Excerpt provided:
== Segment start ==
The Streaming Data Platform is a unified solution that enables real-time data analytics and serves as a foundational service for AI solutions. Provectus’ streaming-first architecture powers and provides governance for a data lake ecosystem. It consolidates data pipelines and improves scalability in the cloud for real-time analysis. These well-architected solutions accelerate time-to-market and mitigate technology risks.
Streaming Data Platform is delivered as an AWS CloudFormation template quick start. Resources in the stack depend on the region. Use a table below to launch the stack in your region:
Region | Launch stack |
---|---|
us-east-1 | |
us-east-2 | |
us-west-2 | |
eu-west-1 | |
eu-central-1 |
The template is designed for the following initiatives:
- Plug-n-play solution for processing and storing data streams in the AWS cloud
- Migration of Hadoop based on-prem platform to AWS native streaming services
- Migration of legacy Enterprise Service Bus or Data Integration architectures to AWS native platform
- Rearchitecture of Data Warehouse workloads to handle growing data volume and velocity, and to provide capabilities for real-time analytics
- Rearchitecture of slow, inconsistent and always-out-of-date data marts in existing Data Lake or Data Warehouse
- Rearchitecture of duplicated and disjointed real-time and batch pipelines
SDP provides API Gateway endpoints for ingestion of real time-messages at high throughput.
All events are pushed to Kinesis Data Streams and are processed in the Blueprint Kinesis Analytics processor, which serves as a point of customization to filter, enrich, and aggregate incoming data.
Data lands in S3 buckets in a columnar format, partitioned by date time. Smart partitioning system eventually merges them into bigger files to provide sub-second SQL queries on top of Athena.
Aggregated messages are sorted and stored in DynamoDB. They can be accessed by reporting endpoints in API Gateway. Each type of message is registered in AWS Glue with associated metadata for catalogizing and self-description purposes. AWS Athena acts as an interactive ad-hoc SQL interface on top of those tables.
== Segment end ==
Dataset records:
== Segment start ==
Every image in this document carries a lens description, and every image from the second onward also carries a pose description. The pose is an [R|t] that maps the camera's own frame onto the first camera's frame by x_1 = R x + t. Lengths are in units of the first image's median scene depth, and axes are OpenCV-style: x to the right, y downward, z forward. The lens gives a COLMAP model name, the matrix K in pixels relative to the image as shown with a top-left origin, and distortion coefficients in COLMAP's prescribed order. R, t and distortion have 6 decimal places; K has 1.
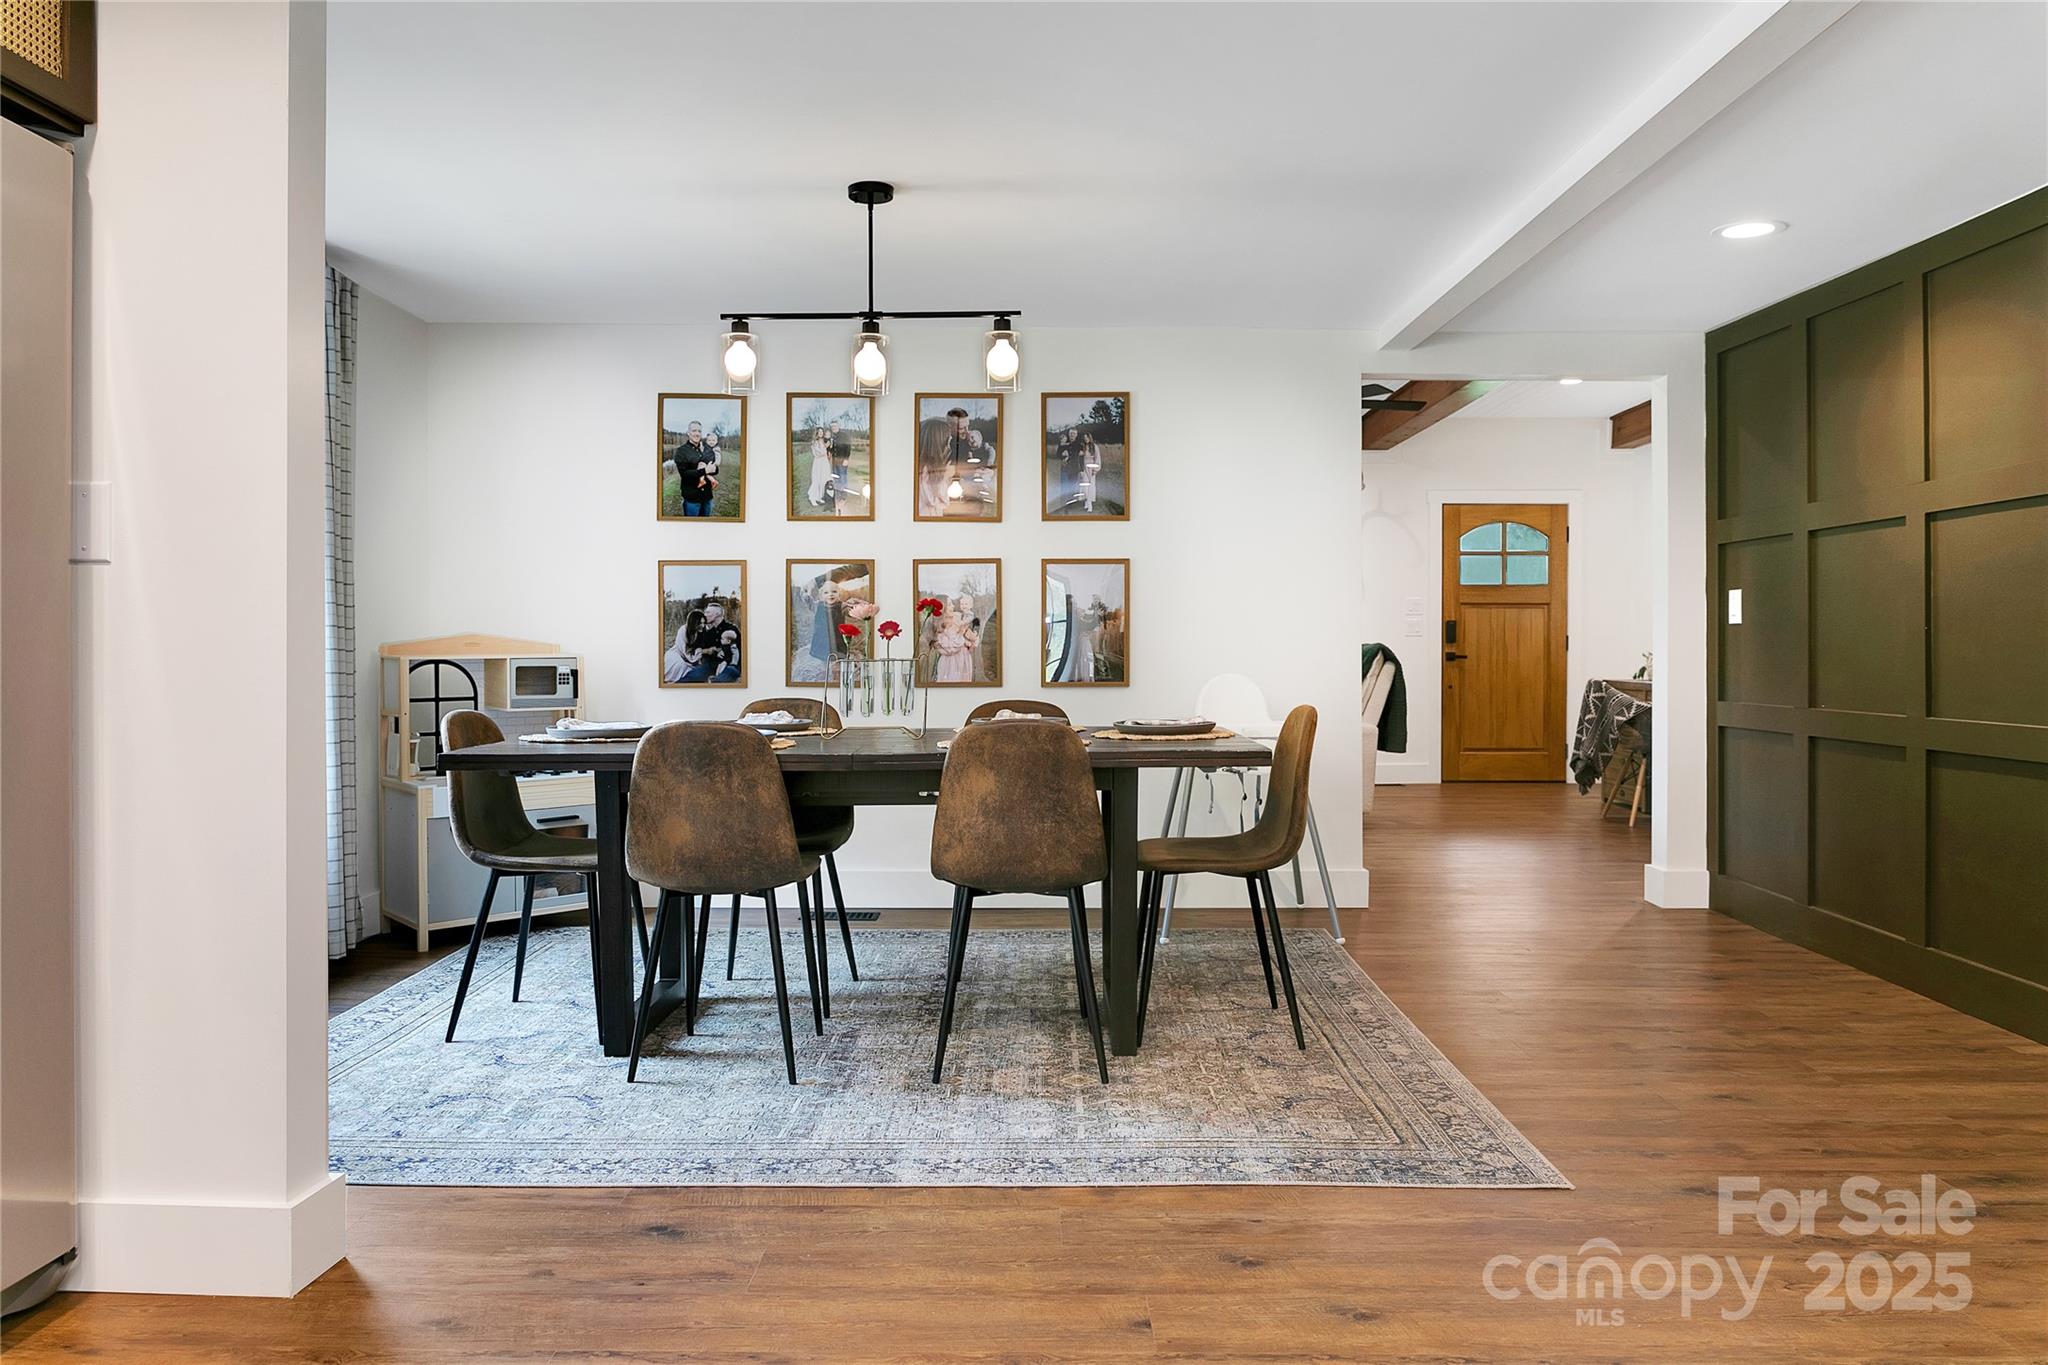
lens RADIAL K [[1383.8, 0, 1024.4], [0, 1383.8, 661.6], [0, 0, 1]] dist [-0.001958, -0.000279]
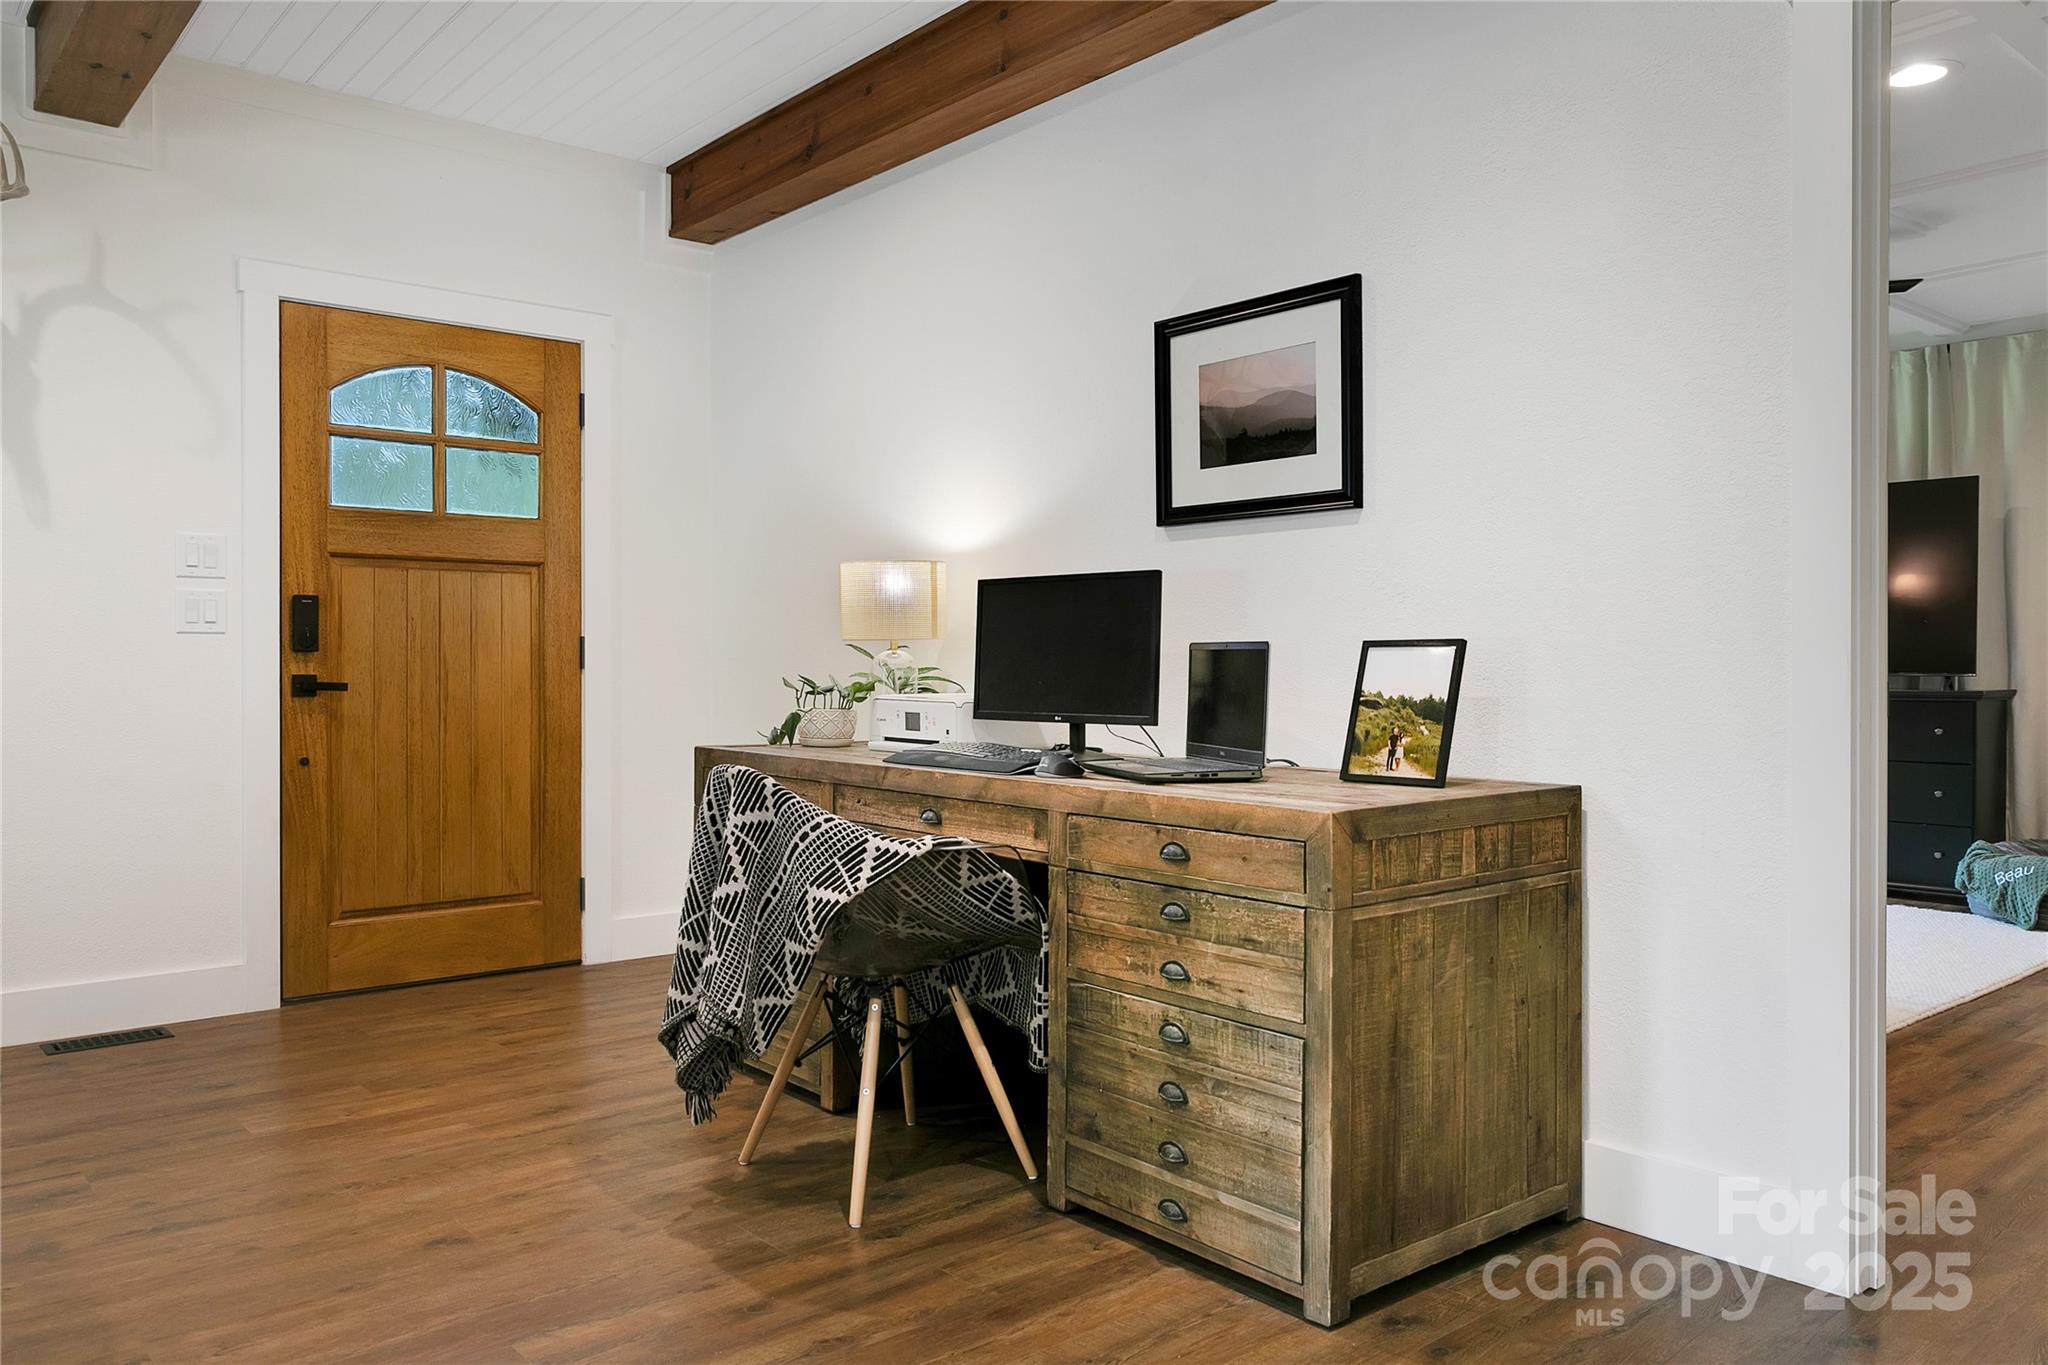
lens RADIAL K [[1501.1, 0, 1024.0], [0, 1501.1, 682.5], [0, 0, 1]] dist [-0.005154, -0.002234]
pose [[0.756886, -0.007914, 0.653499, 0.183723], [0.003481, 0.999961, 0.008078, -0.007329], [-0.653538, -0.003839, 0.756884, 0.540222]]
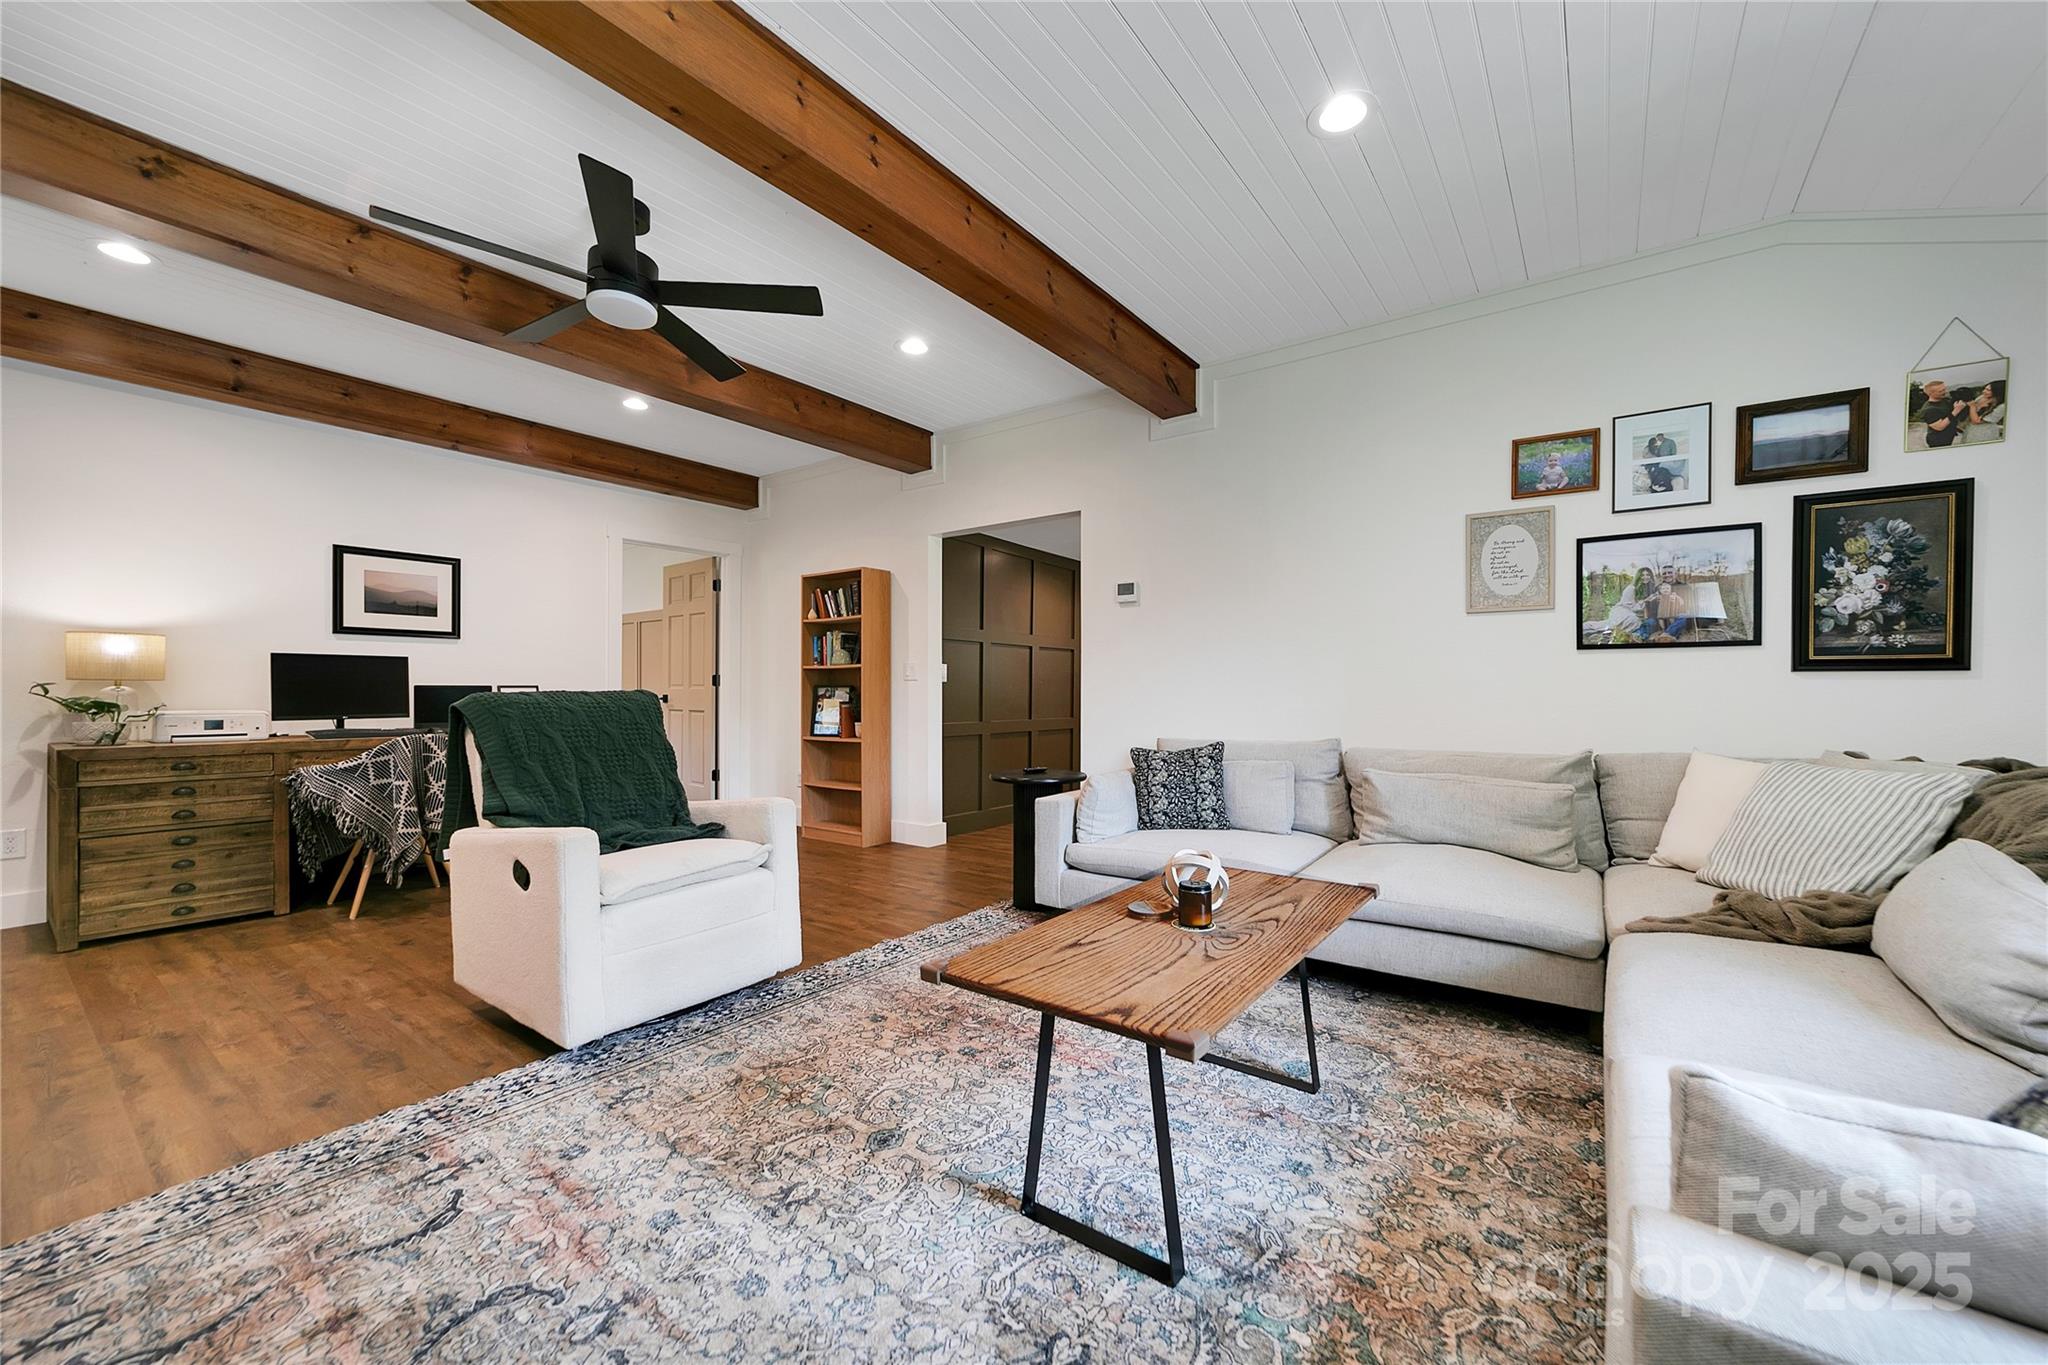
lens RADIAL K [[788.2, 0, 1024.0], [0, 788.2, 682.5], [0, 0, 1]] dist [-0.000034, -0.000003]
pose [[-0.810196, 0.000255, 0.586159, -0.102447], [-0.000602, 0.999999, -0.001268, -0.013768], [-0.586158, -0.001380, -0.810195, 0.900442]]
== Segment end ==
Directions:
A: How would you put this sentence from the Streaming Data Platform page into Spanish: "Aggregated messages are sorted and stored in DynamoDB."?
B: Can you return the passage of the Streaming Data Platform page from "Data lands in" to "of those tables.", copied word for word?
The lines above stand apart as separate material, unrelated to the Streaming Data Platform page.

Numbered responses:
A: Los mensajes agregados se ordenan y se almacenan en DynamoDB.

B:
Data lands in S3 buckets in a columnar format, partitioned by date time. Smart partitioning system eventually merges them into bigger files to provide sub-second SQL queries on top of Athena.
Aggregated messages are sorted and stored in DynamoDB. They can be accessed by reporting endpoints in API Gateway. Each type of message is registered in AWS Glue with associated metadata for catalogizing and self-description purposes. AWS Athena acts as an interactive ad-hoc SQL interface on top of those tables.